In terms of the execution, I think the speeches delivered were less polished and less emotional this year. I'd prefer not to go into detail as several people I call friends were on stage over the course of the night.
Further diluting the weight and emotional impact of the speeches was the applause. Every transition in the emotional beats of the arc, speech to song or song to speech, was disrupted by a round of applause. When the dominant theme is solemn, this felt extremely disrespectful, as blatantly inappropriate as a polka during Yom Kippur services or clapping along to the beat of Handel's Messiah. (This doesn't apply to the sing-alongs. My dislike for the clapping there is entirely personal distaste; it offends my inner drummer.)
While I'm mentioning the songs: They were good last year and were good this year. Though I can't claim to be at all objective on that front, my closest friends are all in the choir. IMO, Lean On Me in particular improved this year, but I couldn't put my finger on what I thought was better.
On 'Mixed Success' notes:
The half-Tarot card scheme. This was a neat idea, but Tarot was a poor choice, since most of the room had no idea what they had or were looking for. Also, something like 10% of the room had no matches by the end of the night.
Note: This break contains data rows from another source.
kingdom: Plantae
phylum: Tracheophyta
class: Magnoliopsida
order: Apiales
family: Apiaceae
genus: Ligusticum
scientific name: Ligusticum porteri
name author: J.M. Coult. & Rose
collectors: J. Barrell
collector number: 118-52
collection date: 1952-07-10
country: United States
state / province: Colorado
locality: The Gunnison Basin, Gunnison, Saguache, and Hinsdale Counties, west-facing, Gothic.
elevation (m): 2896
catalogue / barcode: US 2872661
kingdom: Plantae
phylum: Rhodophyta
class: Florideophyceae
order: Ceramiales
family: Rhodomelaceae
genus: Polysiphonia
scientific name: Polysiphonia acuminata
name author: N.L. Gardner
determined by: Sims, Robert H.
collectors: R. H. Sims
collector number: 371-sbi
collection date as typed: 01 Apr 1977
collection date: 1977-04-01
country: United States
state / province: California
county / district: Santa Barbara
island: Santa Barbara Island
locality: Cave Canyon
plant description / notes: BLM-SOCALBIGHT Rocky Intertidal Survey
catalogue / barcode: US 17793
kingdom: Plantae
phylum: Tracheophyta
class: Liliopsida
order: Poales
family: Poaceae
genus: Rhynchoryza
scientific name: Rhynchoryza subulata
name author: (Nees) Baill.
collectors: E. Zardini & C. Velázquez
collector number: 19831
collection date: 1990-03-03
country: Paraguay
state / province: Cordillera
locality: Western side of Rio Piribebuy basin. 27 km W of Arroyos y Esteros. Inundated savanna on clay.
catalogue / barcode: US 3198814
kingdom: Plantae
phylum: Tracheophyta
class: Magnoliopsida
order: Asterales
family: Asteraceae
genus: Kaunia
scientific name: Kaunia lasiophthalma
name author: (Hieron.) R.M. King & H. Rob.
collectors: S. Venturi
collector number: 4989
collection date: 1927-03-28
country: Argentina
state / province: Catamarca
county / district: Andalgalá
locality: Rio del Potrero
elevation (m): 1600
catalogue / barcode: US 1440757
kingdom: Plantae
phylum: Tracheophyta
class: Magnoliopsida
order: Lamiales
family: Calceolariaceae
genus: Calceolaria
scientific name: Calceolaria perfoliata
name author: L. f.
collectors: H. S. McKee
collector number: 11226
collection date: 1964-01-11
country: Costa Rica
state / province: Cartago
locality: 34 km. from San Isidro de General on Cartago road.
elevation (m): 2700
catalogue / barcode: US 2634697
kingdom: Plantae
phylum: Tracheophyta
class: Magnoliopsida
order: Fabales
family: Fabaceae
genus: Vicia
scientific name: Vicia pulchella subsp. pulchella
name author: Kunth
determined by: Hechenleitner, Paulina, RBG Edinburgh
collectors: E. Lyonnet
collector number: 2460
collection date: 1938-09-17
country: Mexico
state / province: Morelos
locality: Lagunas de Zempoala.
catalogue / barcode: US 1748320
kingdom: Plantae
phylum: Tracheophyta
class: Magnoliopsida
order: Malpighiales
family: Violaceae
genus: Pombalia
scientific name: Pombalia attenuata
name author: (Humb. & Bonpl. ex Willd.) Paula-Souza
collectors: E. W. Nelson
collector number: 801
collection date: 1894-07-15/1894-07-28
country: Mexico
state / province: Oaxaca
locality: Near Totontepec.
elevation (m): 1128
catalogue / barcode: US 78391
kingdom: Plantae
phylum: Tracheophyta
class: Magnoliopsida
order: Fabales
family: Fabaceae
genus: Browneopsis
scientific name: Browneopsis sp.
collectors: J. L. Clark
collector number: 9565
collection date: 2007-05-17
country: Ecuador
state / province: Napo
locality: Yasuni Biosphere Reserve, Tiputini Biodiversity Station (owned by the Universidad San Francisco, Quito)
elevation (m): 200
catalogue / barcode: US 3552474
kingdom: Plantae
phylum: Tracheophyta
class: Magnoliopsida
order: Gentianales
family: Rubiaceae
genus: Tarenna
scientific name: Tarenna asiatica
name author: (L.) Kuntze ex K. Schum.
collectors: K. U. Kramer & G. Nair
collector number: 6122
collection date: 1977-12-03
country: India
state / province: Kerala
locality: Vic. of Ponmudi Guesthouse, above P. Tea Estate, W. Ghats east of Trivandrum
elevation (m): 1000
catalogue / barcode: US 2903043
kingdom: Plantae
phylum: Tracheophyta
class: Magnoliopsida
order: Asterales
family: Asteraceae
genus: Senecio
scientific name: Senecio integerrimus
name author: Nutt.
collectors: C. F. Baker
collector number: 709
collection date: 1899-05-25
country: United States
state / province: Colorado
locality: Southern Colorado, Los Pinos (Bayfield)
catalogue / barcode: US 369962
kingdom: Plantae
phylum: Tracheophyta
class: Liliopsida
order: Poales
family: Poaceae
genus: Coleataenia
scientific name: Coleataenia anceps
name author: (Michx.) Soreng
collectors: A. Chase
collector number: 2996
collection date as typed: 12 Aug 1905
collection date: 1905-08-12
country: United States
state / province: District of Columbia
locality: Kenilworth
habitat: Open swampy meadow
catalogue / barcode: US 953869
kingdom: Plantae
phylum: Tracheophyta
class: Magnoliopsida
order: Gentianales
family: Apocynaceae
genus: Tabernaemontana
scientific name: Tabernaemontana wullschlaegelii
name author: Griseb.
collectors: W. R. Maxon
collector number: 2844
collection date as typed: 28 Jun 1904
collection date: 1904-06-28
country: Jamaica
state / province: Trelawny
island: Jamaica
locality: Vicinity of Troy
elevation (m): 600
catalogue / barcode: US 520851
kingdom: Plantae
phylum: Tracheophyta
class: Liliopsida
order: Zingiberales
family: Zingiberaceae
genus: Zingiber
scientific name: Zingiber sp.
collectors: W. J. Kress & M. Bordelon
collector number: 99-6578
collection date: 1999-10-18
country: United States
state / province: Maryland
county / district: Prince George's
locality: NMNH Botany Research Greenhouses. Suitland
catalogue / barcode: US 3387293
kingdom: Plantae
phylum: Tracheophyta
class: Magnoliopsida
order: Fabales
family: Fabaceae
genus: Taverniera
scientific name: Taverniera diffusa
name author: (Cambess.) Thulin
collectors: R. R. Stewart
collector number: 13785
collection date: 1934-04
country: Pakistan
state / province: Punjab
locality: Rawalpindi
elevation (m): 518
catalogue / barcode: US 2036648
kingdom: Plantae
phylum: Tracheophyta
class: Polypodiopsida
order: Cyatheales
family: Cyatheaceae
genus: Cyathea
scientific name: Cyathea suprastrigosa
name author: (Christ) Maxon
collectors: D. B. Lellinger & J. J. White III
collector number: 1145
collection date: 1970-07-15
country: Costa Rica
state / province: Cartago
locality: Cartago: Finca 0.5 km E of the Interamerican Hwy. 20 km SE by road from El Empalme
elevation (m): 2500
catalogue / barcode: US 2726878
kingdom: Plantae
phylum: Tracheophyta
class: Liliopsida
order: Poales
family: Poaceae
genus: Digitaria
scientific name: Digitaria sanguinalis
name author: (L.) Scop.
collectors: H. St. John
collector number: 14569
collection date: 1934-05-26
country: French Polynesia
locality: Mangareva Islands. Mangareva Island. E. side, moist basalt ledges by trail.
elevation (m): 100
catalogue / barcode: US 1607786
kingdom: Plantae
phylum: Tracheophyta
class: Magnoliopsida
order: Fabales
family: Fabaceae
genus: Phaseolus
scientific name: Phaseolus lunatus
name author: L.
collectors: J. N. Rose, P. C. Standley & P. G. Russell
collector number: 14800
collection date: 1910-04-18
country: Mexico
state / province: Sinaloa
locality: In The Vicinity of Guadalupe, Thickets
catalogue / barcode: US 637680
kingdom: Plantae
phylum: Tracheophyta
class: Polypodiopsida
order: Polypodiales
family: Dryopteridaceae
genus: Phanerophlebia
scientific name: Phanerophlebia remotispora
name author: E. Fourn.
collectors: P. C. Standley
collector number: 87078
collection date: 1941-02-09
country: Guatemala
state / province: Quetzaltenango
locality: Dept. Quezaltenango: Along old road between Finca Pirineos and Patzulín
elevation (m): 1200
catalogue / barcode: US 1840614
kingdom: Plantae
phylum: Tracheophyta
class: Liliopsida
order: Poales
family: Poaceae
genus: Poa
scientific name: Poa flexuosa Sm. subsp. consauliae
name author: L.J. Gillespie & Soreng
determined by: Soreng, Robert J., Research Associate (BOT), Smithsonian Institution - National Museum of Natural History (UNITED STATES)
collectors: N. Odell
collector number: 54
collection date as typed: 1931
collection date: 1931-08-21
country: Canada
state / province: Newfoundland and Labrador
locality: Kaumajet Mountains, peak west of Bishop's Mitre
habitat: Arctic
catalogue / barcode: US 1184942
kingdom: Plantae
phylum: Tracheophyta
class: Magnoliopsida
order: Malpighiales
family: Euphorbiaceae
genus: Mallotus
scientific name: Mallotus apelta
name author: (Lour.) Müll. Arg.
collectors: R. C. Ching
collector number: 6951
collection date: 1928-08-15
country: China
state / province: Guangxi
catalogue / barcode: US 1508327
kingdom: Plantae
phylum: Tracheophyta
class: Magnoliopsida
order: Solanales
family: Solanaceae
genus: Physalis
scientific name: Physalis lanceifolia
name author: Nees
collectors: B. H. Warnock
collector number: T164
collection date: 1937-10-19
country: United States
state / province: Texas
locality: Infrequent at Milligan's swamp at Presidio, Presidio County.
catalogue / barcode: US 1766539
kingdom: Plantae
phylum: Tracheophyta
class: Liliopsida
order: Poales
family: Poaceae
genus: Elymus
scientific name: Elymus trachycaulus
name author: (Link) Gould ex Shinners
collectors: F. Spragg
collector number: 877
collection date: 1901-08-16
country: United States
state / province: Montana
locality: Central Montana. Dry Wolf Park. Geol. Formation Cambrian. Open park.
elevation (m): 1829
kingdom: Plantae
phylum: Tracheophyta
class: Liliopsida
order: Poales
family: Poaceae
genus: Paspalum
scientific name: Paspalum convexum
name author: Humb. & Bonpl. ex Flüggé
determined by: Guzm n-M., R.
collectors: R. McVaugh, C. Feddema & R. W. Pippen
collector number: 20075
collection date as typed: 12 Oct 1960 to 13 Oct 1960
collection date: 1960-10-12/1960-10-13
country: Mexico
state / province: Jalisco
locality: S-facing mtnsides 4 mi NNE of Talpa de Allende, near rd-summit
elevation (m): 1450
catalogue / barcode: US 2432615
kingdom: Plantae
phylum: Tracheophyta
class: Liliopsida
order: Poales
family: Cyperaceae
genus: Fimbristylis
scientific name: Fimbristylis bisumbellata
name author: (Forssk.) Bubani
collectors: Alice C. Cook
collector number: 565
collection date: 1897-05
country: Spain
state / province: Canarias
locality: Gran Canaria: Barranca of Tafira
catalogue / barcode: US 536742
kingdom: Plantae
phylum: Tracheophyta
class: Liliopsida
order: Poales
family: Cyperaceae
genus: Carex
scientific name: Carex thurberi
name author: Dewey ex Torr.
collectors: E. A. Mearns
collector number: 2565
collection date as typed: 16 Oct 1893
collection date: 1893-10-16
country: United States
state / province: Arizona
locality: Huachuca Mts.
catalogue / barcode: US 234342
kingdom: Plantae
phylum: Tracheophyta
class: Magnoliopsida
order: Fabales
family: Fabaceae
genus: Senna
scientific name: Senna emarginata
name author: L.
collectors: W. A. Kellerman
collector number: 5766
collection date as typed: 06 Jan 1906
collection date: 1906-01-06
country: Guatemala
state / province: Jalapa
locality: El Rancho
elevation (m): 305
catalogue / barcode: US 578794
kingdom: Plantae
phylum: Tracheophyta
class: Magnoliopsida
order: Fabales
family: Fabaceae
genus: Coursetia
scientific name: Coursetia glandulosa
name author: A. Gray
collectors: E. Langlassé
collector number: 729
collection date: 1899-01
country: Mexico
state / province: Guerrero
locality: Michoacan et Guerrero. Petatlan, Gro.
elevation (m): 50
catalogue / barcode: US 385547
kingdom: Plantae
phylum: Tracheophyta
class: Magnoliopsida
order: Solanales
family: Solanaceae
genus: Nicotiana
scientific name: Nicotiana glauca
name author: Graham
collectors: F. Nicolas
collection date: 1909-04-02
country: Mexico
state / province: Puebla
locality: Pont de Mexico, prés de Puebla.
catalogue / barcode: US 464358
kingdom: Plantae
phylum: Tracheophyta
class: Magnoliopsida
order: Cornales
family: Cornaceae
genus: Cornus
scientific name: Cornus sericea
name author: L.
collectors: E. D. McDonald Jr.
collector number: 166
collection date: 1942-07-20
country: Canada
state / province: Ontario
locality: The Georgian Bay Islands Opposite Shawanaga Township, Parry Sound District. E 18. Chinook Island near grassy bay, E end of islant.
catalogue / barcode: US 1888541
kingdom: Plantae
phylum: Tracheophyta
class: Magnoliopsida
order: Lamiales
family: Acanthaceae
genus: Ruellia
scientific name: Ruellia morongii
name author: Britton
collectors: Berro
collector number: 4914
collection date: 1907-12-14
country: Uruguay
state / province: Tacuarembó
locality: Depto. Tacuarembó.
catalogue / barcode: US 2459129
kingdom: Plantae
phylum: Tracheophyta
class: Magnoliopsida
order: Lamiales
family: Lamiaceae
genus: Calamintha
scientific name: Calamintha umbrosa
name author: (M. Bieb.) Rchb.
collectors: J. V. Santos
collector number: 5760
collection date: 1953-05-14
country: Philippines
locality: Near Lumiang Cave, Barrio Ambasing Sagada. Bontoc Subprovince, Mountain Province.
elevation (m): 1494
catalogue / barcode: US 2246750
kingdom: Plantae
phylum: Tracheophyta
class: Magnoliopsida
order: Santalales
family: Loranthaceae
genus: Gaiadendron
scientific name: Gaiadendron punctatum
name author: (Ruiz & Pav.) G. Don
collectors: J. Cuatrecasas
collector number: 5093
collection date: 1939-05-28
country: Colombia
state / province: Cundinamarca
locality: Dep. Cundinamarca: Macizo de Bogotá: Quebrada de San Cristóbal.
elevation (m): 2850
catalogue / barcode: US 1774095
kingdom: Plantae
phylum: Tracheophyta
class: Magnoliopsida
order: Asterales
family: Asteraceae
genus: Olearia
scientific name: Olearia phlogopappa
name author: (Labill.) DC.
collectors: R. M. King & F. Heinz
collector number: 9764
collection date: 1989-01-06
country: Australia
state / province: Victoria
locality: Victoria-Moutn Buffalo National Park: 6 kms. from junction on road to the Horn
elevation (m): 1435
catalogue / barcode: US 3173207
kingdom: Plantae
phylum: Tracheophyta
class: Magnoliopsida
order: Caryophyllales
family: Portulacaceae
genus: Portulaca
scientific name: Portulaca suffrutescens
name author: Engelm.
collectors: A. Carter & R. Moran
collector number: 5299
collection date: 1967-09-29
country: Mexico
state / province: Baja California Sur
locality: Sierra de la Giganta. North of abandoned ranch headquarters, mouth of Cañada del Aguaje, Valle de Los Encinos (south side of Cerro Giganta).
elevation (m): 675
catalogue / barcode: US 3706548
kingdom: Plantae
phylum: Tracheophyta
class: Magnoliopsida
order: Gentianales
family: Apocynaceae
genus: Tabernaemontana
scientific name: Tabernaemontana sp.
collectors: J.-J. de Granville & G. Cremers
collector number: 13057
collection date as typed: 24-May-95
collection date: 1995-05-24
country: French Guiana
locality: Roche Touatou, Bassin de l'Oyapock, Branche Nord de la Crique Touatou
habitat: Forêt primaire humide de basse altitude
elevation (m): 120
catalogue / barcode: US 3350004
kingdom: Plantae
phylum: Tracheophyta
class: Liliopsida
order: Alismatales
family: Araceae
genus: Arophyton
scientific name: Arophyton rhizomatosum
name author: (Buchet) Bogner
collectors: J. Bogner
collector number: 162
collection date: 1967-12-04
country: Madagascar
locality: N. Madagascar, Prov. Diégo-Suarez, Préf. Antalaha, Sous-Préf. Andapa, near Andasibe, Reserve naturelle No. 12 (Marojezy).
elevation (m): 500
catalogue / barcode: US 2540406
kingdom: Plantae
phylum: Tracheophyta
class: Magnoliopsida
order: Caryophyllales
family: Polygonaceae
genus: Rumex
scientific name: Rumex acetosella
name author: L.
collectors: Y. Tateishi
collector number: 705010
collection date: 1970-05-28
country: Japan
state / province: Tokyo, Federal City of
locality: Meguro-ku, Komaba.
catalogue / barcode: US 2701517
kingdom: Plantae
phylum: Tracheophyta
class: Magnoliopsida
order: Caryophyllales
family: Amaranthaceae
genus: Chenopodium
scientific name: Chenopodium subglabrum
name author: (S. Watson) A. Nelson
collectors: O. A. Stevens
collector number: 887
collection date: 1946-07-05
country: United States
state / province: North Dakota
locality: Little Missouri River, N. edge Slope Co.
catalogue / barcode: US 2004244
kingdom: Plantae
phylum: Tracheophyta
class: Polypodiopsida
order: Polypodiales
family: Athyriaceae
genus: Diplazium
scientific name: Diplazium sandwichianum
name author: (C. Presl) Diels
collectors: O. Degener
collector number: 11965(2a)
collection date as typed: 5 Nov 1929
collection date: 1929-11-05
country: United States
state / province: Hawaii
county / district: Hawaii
Me included, which was especially weird considering that I spent 15 minutes while people were eating at the beginning, and basically the whole intermission, bringing my laptop around to identify cards for people and help them find their match. I can't comment on how well it worked when it worked at all. and so I won't.
Kids at Solstice. There were definitely more of them and most of them were well-behaved and quiet, and temporarily removed by their parents when they weren't. Thank you, conscientious parents; you probably had a 20% worse Solstice so the rest of the room could have a 50% better one.
Unfortunately this was not enough; some number of kids ran up and down the catwalks upstairs and interjected loud laughter a number of times throughout the night, disrupting the emotional weight of the event further. I think from the sound it was the same kid doing the running repeatedly, and the laughter was at least 90% produced by one voice. So to whoever was responsible for those kids: You should know better. You wouldn't let them do this at the theater, or a religious ceremony, or during the vows at a wedding. If you bring your kids, it's your responsibility to ensure they don't mess things up for everyone else. If you can't guarantee that, it's your responsibility to take them home. You're especially hurting other parents and prospective parents whose well-behaved or well-controlled kids would not disrupt future events, but will have to be banned anyway to keep yours out.